The software we all use is complex and developing products to be able to handle every single scenario is practically impossible. Unfortunately, “bugs” or “undocumented features” are a reality in all software products, as well as in the software used to develop it. Despite rigorous testing, these will still creep in.
There will always be perceived limitations in software because every customer’s needs and understanding are different, and it is highly unlikely that software can perfectly address every customer’s needs and wants. Some “wants” are pretty unreasonable expectations (speaking as a developer!)
Software generally works, but it won’t be “perfect”. Agreed, you would not buy personal tax software if it did not calculate the tax liability correctly or did not file returns in the appropriate format with HMRC. This is pretty clear cut, but what do you expect from a practice management system for instance?
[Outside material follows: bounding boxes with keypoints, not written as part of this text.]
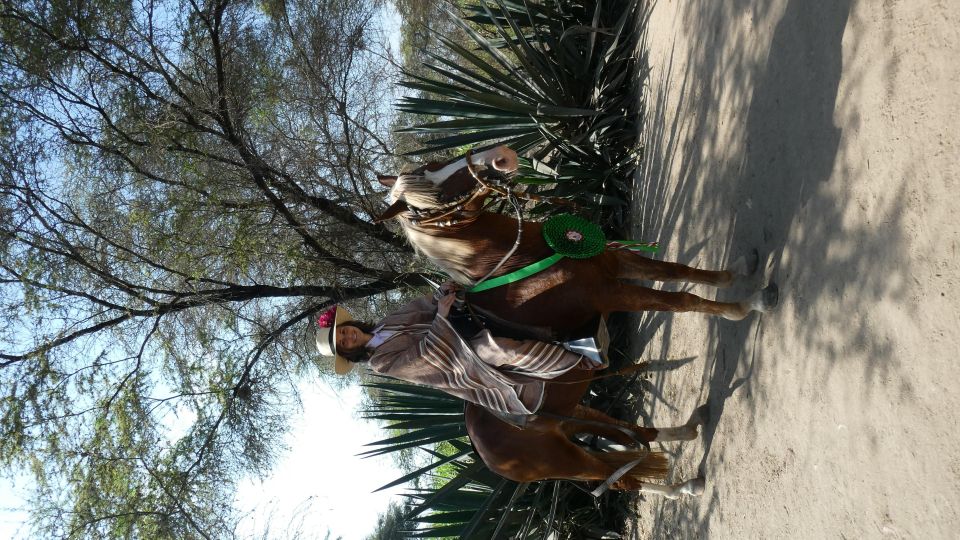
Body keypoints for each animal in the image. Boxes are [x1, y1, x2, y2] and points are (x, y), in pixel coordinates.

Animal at [378, 146, 776, 496]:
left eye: (433, 165)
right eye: (435, 196)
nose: (498, 157)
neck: (521, 264)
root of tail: (482, 450)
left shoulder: (618, 265)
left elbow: (682, 272)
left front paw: (740, 271)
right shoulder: (612, 294)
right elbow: (683, 300)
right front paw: (749, 305)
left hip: (574, 412)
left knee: (637, 436)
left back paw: (691, 428)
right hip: (568, 459)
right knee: (619, 480)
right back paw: (686, 487)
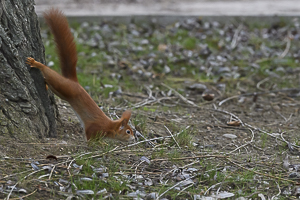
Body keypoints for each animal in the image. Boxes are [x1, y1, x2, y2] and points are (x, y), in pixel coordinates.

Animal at [27, 8, 135, 142]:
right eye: (128, 131)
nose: (134, 138)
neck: (110, 126)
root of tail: (74, 82)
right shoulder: (94, 127)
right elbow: (89, 136)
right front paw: (98, 144)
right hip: (63, 86)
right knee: (48, 72)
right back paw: (36, 63)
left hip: (61, 91)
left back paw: (45, 84)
Ask 20 people, and you will get 20 differences of opinion as to the most important functionality and features and why they are buying or not buying as the case may be.
There might be “workarounds” to achieve a desired outcome, but the fact that a workaround is necessary reinforces the fact that the software is not perfect. Cost and benefit are factors that need to be considered. To develop any software to achieve a certain result is often hugely complex and expensive to both build and maintain, but the fact that output could perhaps be exported to a csv file to manipulate in a spreadsheet may be an acceptable solution. An example -a summary of time and costs may be obtained from practice management software in a fixed layout – e.g. in date order. However, the report could be exported as a csv file, and pivot tables can then be used to provide summaries by employee, by job type etc.
Another reason for considering software not to be “perfect” might well be the increasingly blurred lines between products. Corporation tax software or personal tax software is again pretty clear as to what it does, but is another product classed as “practice management software” or “CRM software” or both (or perhaps neither)?
Many prospective buyers wait for the “magic product” software, so often end up waiting a long time and forgoing potential benefits in the interim. Many purchasers actually establish a good relationship with the software vendors and provide feedback and enhancement requests which help to drive the product forward, identifying the development path.
It was clearly highlighted that “perfect software” does not exist by the results of a recent survey that saw well over 30% of respondents looking to change their accounts production software!